Barber’s eyes shifted: that was an answer. She stepped toward him again, lifted her fist, but he stepped sideways, one hand up to block, and asked, “Is he the one who told you about the brain tumor?”

“Yes. He . . .” She started to tell him about Rosenquist, but suddenly shifted, suddenly thought she might not want to. She still wasn’t sure about Schmidt, what Barber might have done to him. And her feelings about Jake were confusing: Wasn’t he the enemy? “He apparently found a computerized medical record somewhere. He’s got all kinds of computer access, intelligence services, the FBI.”

“That sounds a little hinky,” Barber said.

“That’s what he told me.”

“You gotta manage the guy, Maddy,” Barber said, his voice urgent. “He’s talking to you, he’s coming to you, you gotta manage him.”

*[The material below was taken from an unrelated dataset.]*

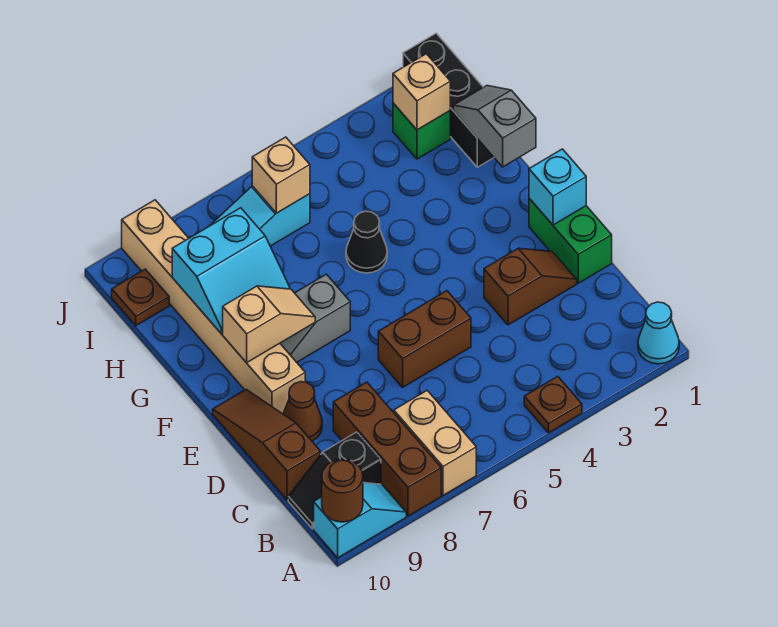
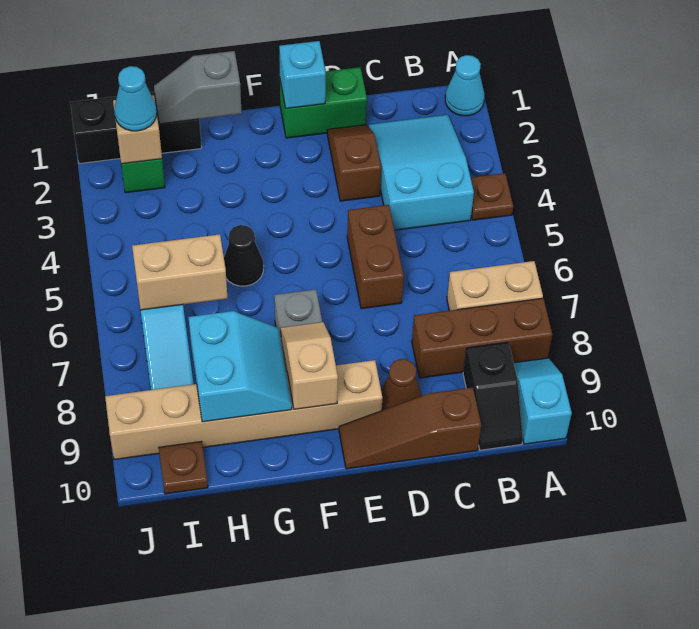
brown 1x1 round brick [322,459,363,522] -> none
none -> cyan 2x3 slope [368,115,474,230]
none -> cyan 1x1 cone [114,66,157,131]
tan 1x1 brick [252,137,310,213] -> tan 1x2 brick [132,234,227,310]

“I’m trying. That’s why I sent him to Wisconsin.”

Barber nodded: “That was quick thinking. If I hadn’t grilled Green myself, I would have said he’d be the guy who’d know . . .”

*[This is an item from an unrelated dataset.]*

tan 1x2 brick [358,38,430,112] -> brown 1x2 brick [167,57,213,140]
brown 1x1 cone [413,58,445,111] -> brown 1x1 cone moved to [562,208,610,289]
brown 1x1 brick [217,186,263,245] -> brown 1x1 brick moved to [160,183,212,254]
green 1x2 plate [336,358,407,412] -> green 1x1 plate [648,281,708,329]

“I just hope he doesn’t,” Madison said. “I just hope he wasn’t lying to you.”

“Nah. He would have told me. He knew about me and Linc . . .”

“So where is it? Why can’t you find it?”

“We’re still looking, but we’ve decided that if we can’t find it, we wait until after the convention, and then we leak what we’ve got. We get people looking at that highway project. We have enough details that we can redo it—maybe even force the guy with the package out into the open.”

She pressed her fingertips to her forehead. “How did this ever start? How could you and Lincoln . . . What could possibly be worth it?”

Barber examined her for a moment, as though he were puzzled, and then said, “We’re talking about the presidency, Maddy. We might be talking about changing the history of the country. If people like Goodman get their way, this place could go down like Rome. A hundred years from now, two hundred years from now, people will look back . . .

“Spare me,” she said. “I don’t need any historical analysis. I need to get back to the farm. I need to go riding. I need to get away.”

“Hang on, baby. We’re almost there. Hang on.”

The whole thing had gone to hell, and Darrell Goodman didn’t quite know how to get out of it. He and George had flown to Chicago on a state plane, on Watchmen business. At O’Hare, they’d rented a Dodge van, the most inoffensive and invisible car that he could think of, and had headed north for Madison.

The trip had taken longer than he thought. Both he and George were wasted from the overnight flight, and the stress; and Darrell was annoyed with George, because George kept having to stop at roadside rests and gas stations to pee.

George had been an operator with the CIA, a contract guy, but wasn’t the sharpest knife in the drawer. Arlo Goodman had once said to Darrell, “Even the CIA needs guys who carry stuff. That’s what George did.”

Darrell had driven: George had ridden silently along, half asleep, waking up every hour or so to ask if they could stop. George thought he had an infection, Darrell thought it might be his prostate, but whatever it was, George couldn’t drink half a Coke unless he was standing next to the can.